◆ WORK TO COMPLETE: Extract the lines of the records from the line containing "August 2015" through the end of the records, reproducing each line exactly. Omit the pictures from the answer.
== == ==
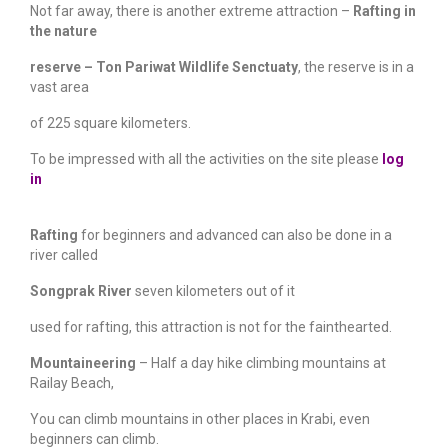
Not far away, there is another extreme attraction –
Rafting in
the nature
reserve
–
Ton Pariwat Wildlife Senctuaty
, the reserve is in a
vast area
of 225 square kilometers.
To be impressed with all the activities on the site please
log
in
Rafting
for beginners and advanced can also be done in a
river called
Songprak River
seven kilometers out of it
used for rafting, this attraction is not for the fainthearted.
Mountaineering
– Half a day hike climbing mountains at
Railay Beach,
You can climb mountains in other places in Krabi, even
beginners can climb.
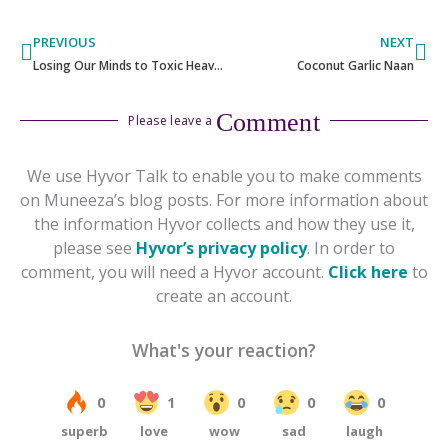
Prev
Ne
PREVIOUS
NEXT
Losing Our Minds to Toxic Heavy Metals
Coconut Garlic Naan
Comment
Please leave a
We use Hyvor Talk to enable you to make comments
on Muneeza’s blog posts. For more information about
the information Hyvor collects and how they use it,
please see
Hyvor’s privacy policy
. In order to
comment, you will need a Hyvor account.
Click here
to
create an account.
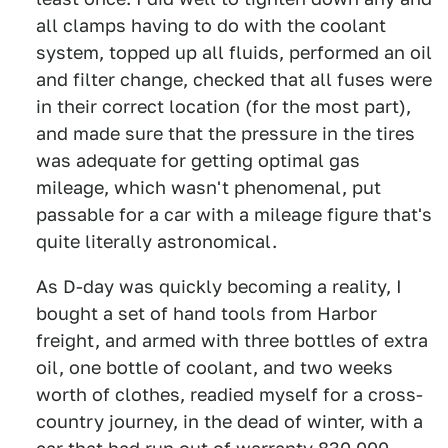
all clamps having to do with the coolant
system, topped up all fluids, performed an oil
and filter change, checked that all fuses were
in their correct location (for the most part),
and made sure that the pressure in the tires
was adequate for getting optimal gas
mileage, which wasn't phenomenal, put
passable for a car with a mileage figure that's
quite literally astronomical.
As D-day was quickly becoming a reality, I
bought a set of hand tools from Harbor
freight, and armed with three bottles of extra
oil, one bottle of coolant, and two weeks
worth of clothes, readied myself for a cross-
country journey, in the dead of winter, with a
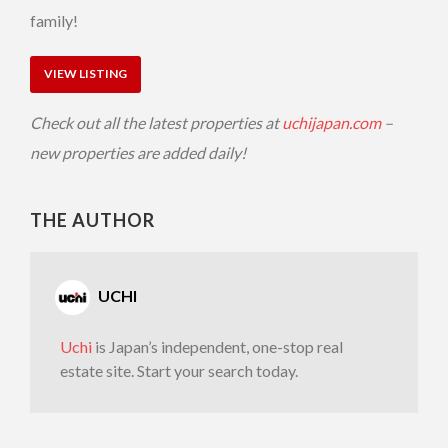
family!
VIEW LISTING
Check out all the latest properties at
uchijapan.com
–
new properties are added daily!
THE AUTHOR
UCHI
Uchi
is Japan’s independent, one-stop real
estate site. Start your search today.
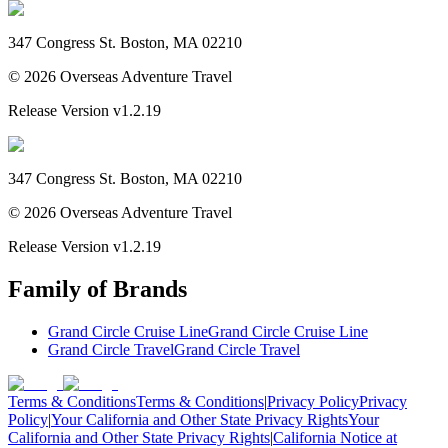
347 Congress St. Boston, MA 02210
©
2026
Overseas Adventure Travel
Release Version
v1.2.19
347 Congress St. Boston, MA 02210
©
2026
Overseas Adventure Travel
Release Version
v1.2.19
Family of Brands
Grand Circle Cruise Line
Grand Circle Cruise Line
Grand Circle Travel
Grand Circle Travel
Terms & Conditions
Terms & Conditions
|
Privacy Policy
Privacy
Policy
|
Your California and Other State Privacy Rights
Your
California and Other State Privacy Rights
|
California Notice at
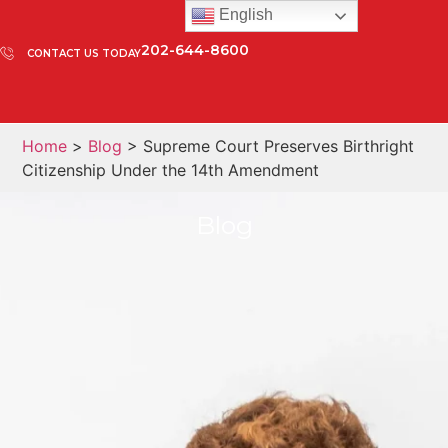
English
202-644-8600
CONTACT US TODAY
Home
>
Blog
> Supreme Court Preserves Birthright
Citizenship Under the 14th Amendment
Blog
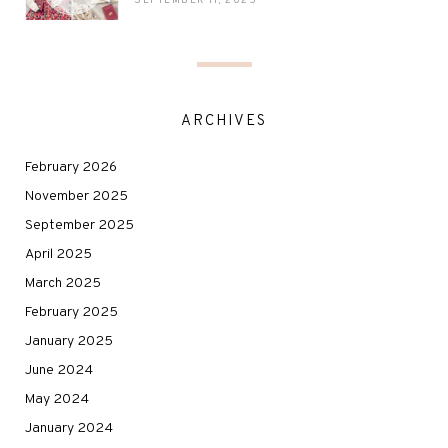
SEPTEMBER 11, 2025
ARCHIVES
February 2026
November 2025
September 2025
April 2025
March 2025
February 2025
January 2025
June 2024
May 2024
January 2024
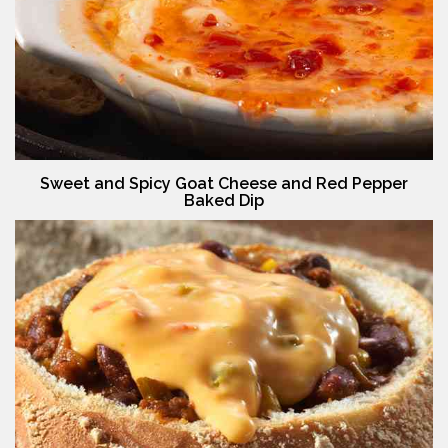
Sweet and Spicy Goat Cheese and Red Pepper
Baked Dip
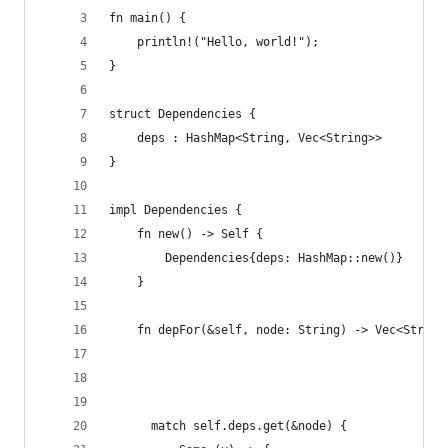
fn main() {
    println!("Hello, world!");
}
struct Dependencies {
    deps : HashMap<String, Vec<String>>
}
impl Dependencies {
    fn new() -> Self {
        Dependencies{deps: HashMap::new()}
    }
    fn depFor(&self, node: String) -> Vec<String
      match self.deps.get(&node) {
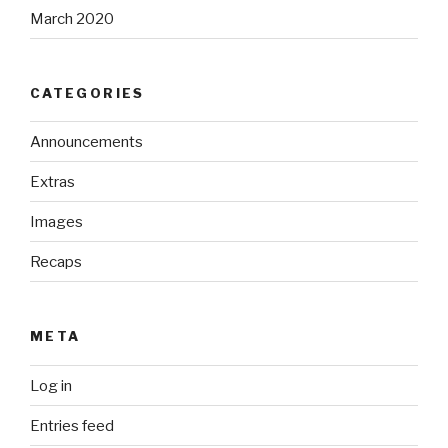
March 2020
CATEGORIES
Announcements
Extras
Images
Recaps
META
Log in
Entries feed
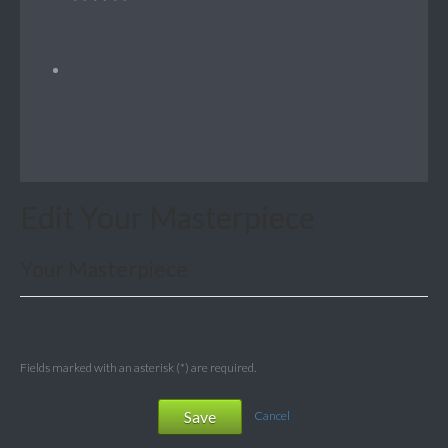
Edit Your Masterpiece
Your Masterpiece
Fields marked with an asterisk (*) are required.
Save
Cancel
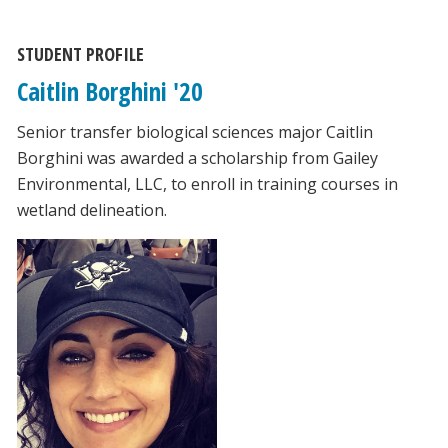
STUDENT PROFILE
Caitlin Borghini '20
Senior transfer biological sciences major Caitlin
Borghini was awarded a scholarship from Gailey
Environmental, LLC, to enroll in training courses in
wetland delineation.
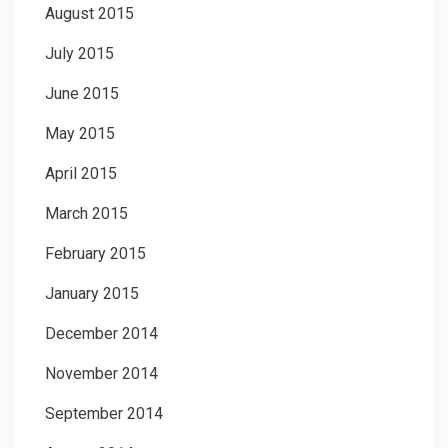
August 2015
July 2015
June 2015
May 2015
April 2015
March 2015
February 2015
January 2015
December 2014
November 2014
September 2014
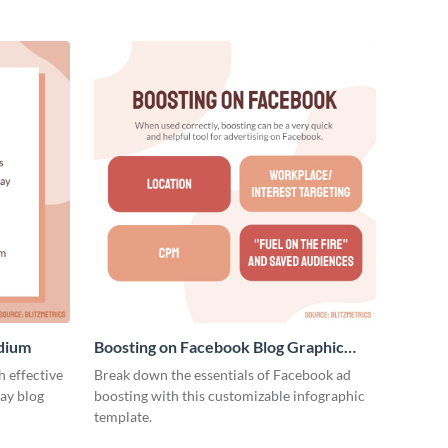
edium
Boosting on Facebook Blog Graphic
Medium
 effective
Break down the essentials of Facebook ad
ay blog
boosting with this customizable infographic
template.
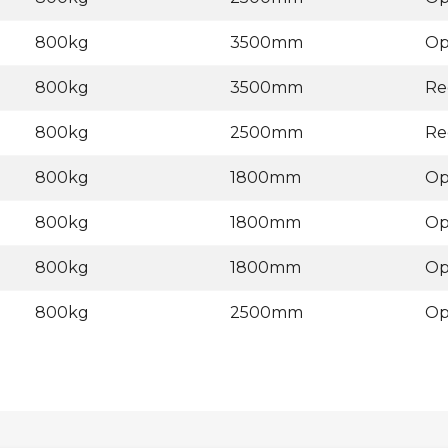
800kg
3500mm
Op
800kg
3500mm
Re
800kg
2500mm
Re
800kg
1800mm
Op
800kg
1800mm
Op
800kg
1800mm
Op
800kg
2500mm
Op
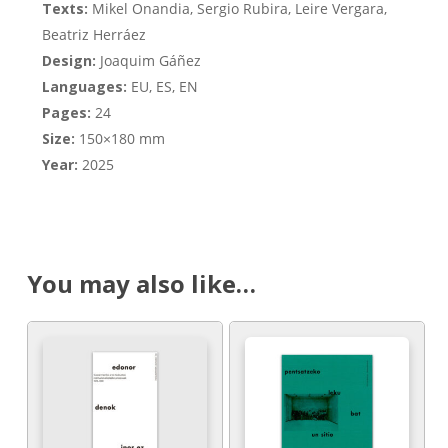
Texts:
Mikel Onandia, Sergio Rubira, Leire Vergara,
Beatriz Herráez
Design:
Joaquim Gáñez
Languages:
EU, ES, EN
Pages:
24
Size:
150×180 mm
Year:
2025
You may also like…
== == ==
◆ ANSWER BELOW:
August 2015
July 2015
June 2015
May 2015
April 2015
March 2015
February 2015
January 2015
December 2014
November 2014
September 2014
edium
Boosting on Facebook Blog Graphic
Medium
 effective
Break down the essentials of Facebook ad
ay blog
boosting with this customizable infographic
template.
800kg
3500mm
Op
800kg
3500mm
Re
800kg
2500mm
Re
800kg
1800mm
Op
800kg
1800mm
Op
800kg
1800mm
Op
800kg
2500mm
Op
Texts:
Mikel Onandia, Sergio Rubira, Leire Vergara,
Beatriz Herráez
Design:
Joaquim Gáñez
Languages:
EU, ES, EN
Pages:
24
Size:
150×180 mm
Year:
2025
You may also like…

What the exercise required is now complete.